▶ [WORK ORDER] Return every record below exactly as written, omitting any pictures.

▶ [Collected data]
........

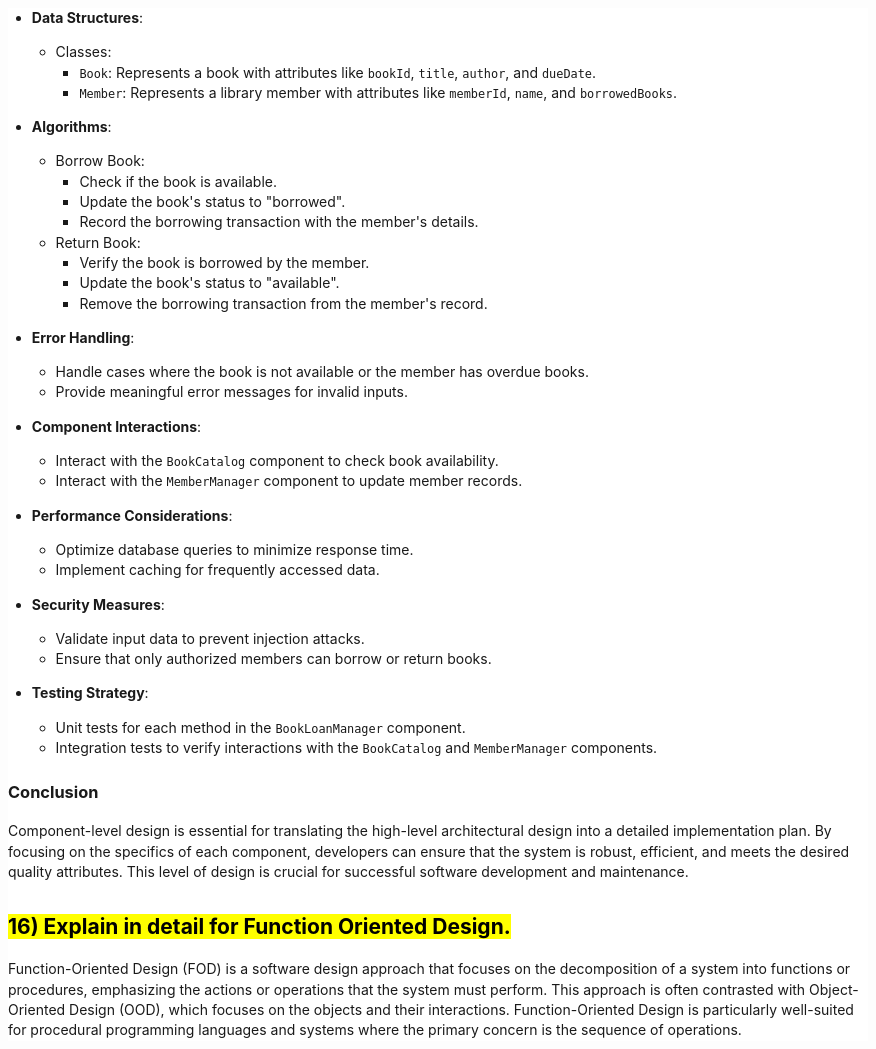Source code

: - **Data Structures**:

  - Classes:
    - `Book`: Represents a book with attributes like `bookId`, `title`, `author`, and `dueDate`.
    - `Member`: Represents a library member with attributes like `memberId`, `name`, and `borrowedBooks`.

- **Algorithms**:

  - Borrow Book:
    - Check if the book is available.
    - Update the book's status to "borrowed".
    - Record the borrowing transaction with the member's details.
  - Return Book:
    - Verify the book is borrowed by the member.
    - Update the book's status to "available".
    - Remove the borrowing transaction from the member's record.

- **Error Handling**:

  - Handle cases where the book is not available or the member has overdue books.
  - Provide meaningful error messages for invalid inputs.

- **Component Interactions**:

  - Interact with the `BookCatalog` component to check book availability.
  - Interact with the `MemberManager` component to update member records.

- **Performance Considerations**:

  - Optimize database queries to minimize response time.
  - Implement caching for frequently accessed data.

- **Security Measures**:

  - Validate input data to prevent injection attacks.
  - Ensure that only authorized members can borrow or return books.

- **Testing Strategy**:
  - Unit tests for each method in the `BookLoanManager` component.
  - Integration tests to verify interactions with the `BookCatalog` and `MemberManager` components.

### Conclusion

Component-level design is essential for translating the high-level architectural design into a detailed implementation plan. By focusing on the specifics of each component, developers can ensure that the system is robust, efficient, and meets the desired quality attributes. This level of design is crucial for successful software development and maintenance.

## <mark> 16) Explain in detail for Function Oriented Design. </mark>

Function-Oriented Design (FOD) is a software design approach that focuses on the decomposition of a system into functions or procedures, emphasizing the actions or operations that the system must perform. This approach is often contrasted with Object-Oriented Design (OOD), which focuses on the objects and their interactions. Function-Oriented Design is particularly well-suited for procedural programming languages and systems where the primary concern is the sequence of operations.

........

▶ [TASK ANSWER]
Source code

: - **Data Structures**:

  - Classes:
    - `Book`: Represents a book with attributes like `bookId`, `title`, `author`, and `dueDate`.
    - `Member`: Represents a library member with attributes like `memberId`, `name`, and `borrowedBooks`.

- **Algorithms**:

  - Borrow Book:
    - Check if the book is available.
    - Update the book's status to "borrowed".
    - Record the borrowing transaction with the member's details.
  - Return Book:
    - Verify the book is borrowed by the member.
    - Update the book's status to "available".
    - Remove the borrowing transaction from the member's record.

- **Error Handling**:

  - Handle cases where the book is not available or the member has overdue books.
  - Provide meaningful error messages for invalid inputs.

- **Component Interactions**:

  - Interact with the `BookCatalog` component to check book availability.
  - Interact with the `MemberManager` component to update member records.

- **Performance Considerations**:

  - Optimize database queries to minimize response time.
  - Implement caching for frequently accessed data.

- **Security Measures**:

  - Validate input data to prevent injection attacks.
  - Ensure that only authorized members can borrow or return books.

- **Testing Strategy**:
  - Unit tests for each method in the `BookLoanManager` component.
  - Integration tests to verify interactions with the `BookCatalog` and `MemberManager` components.

### Conclusion

Component-level design is essential for translating the high-level architectural design into a detailed implementation plan. By focusing on the specifics of each component, developers can ensure that the system is robust, efficient, and meets the desired quality attributes. This level of design is crucial for successful software development and maintenance.

## <mark> 16) Explain in detail for Function Oriented Design. </mark>

Function-Oriented Design (FOD) is a software design approach that focuses on the decomposition of a system into functions or procedures, emphasizing the actions or operations that the system must perform. This approach is often contrasted with Object-Oriented Design (OOD), which focuses on the objects and their interactions. Function-Oriented Design is particularly well-suited for procedural programming languages and systems where the primary concern is the sequence of operations.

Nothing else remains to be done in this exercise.